Worse, more homeowners are lining up to create a self-fulfilling prophecy. According to Zillow research, more than 4 million owners are ready to put their homes on the market in the next six months. If they do, increasing surplus could drive prices lower.
"Our forecast remains largely unchanged: We're in for an L-shaped recovery that will likely keep annualized home value appreciation very low for the next three to five years," said Dr. Stan Humphries, chief economist at Zillow. "Given this sentiment, we're surprised so many homeowners believe their market has already bottomed."
As recently as last March, the Obama administration had reworked its troubled $75 billion plan to prevent foreclosures. The idea was to give people a three-to-six-month break on their mortgage payments until new jobs materialized. Unfortunately, jobs didn't materialize, at least not long-term private jobs. The rush to push forth any plan didn't work.
Rethinking Customer Communication Can Improve Outcomes.
The question more organizations need to be asking is how they can help consumers as opposed to helping themselves. Sure, in a robust economy, traditional marketing works because it's based largely on either innovation (creating need) or out positioning the competitor (more common). In a down economy, organizations that aren't innovating need to find other ways to add value.

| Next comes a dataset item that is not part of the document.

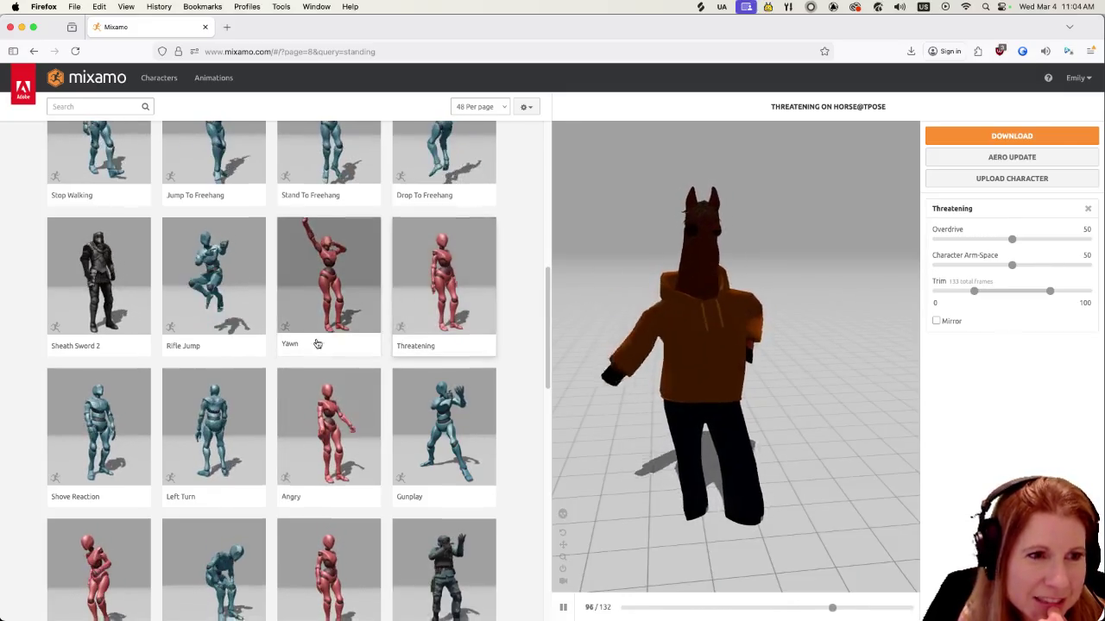
pyautogui.scroll(-1, 311, 345)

After all, it doesn't do any good to have the best marketing proposition for a product no one is buying. And marketing needs to consider this in their communication. What specifically are they offering consumers? But more importantly, what is it that consumers need that they might offer?
This falls right in line with some of the best performing Web sites. The Wall Street Journal offers information on business and finances. Lower My Bills provides a place to compare long distance services. Federal Money Retriever provides government grant advice. Facebook offers a popular way to stay connected with friends and family. Google is the most popular search engine for helping people find information they are looking for. And the list goes on.

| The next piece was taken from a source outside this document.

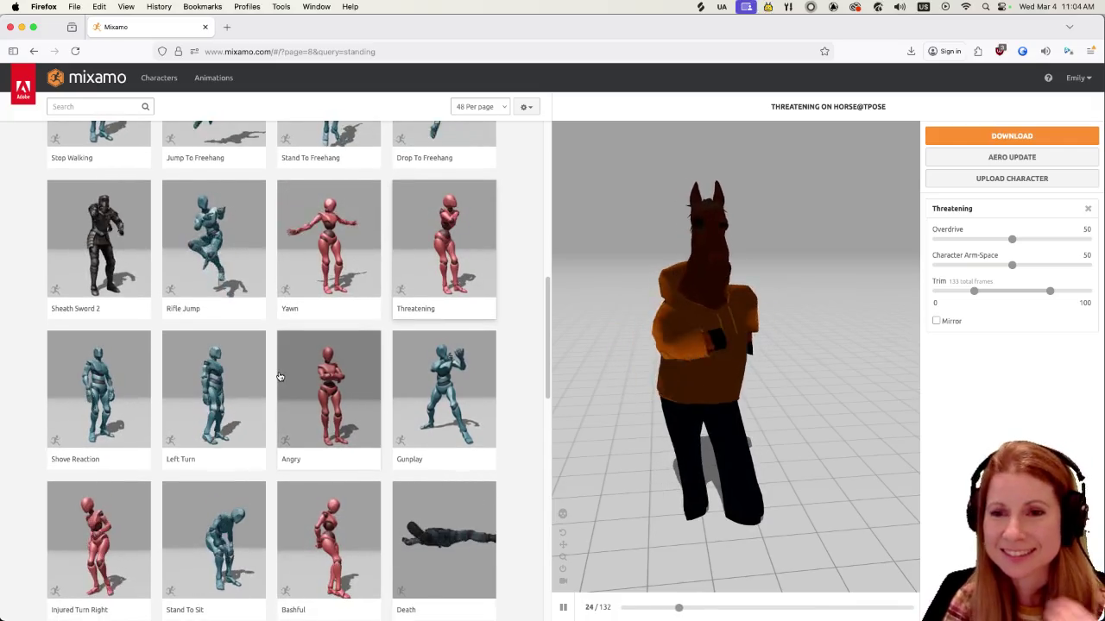
pyautogui.click(358, 414)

What does your company's Web site do? If you're like most organizations, your site is not designed to do anything for the consumer. It's designed to help your organization. If it has a blog, it's probably written to sell products or share company news. If it has a social media presence, it's probably designed to attract new friends and followers. Perhaps it includes promotions and coupons, as if discounts somehow add value to something that has no value.
A 5-Second Solution Using Home Improvement As An Example.
Lowe's and Home Depot provide a great example. In the second quarter, Lowes posted an earnings increase of 9.6 percent. Home Depot rose 7 percent. Both have employed a business-as-usual marketing stance.
Home Depot will have a Labor Day sale with gas grills. Lowe's is asking people to imagine new appliances. Meanwhile, consumers are asking themselves whether they will be in the same home next year, negating the need for big home recreation items that won't move with them.
It's mostly the same on Facebook. Home Depot is telling people to do more (grill more, paint more, garden more). Lowe's was telling people to organize their life. Recently, however, Lowe's switched to "Back 2 Campus" ideas, except they aren't ideas as much as they are posts about one discounted product. The latter idea is close to being helpful, but falls short without a choice.
Imagine what might happen if Home Depot or Lowe's did more than justify cautious consumers are a reason for on par sales. If they did that, maybe they would focus on simple renovation projects that can lift homeowners' spirits or, even better, increase the resale value or home valuation of their homes.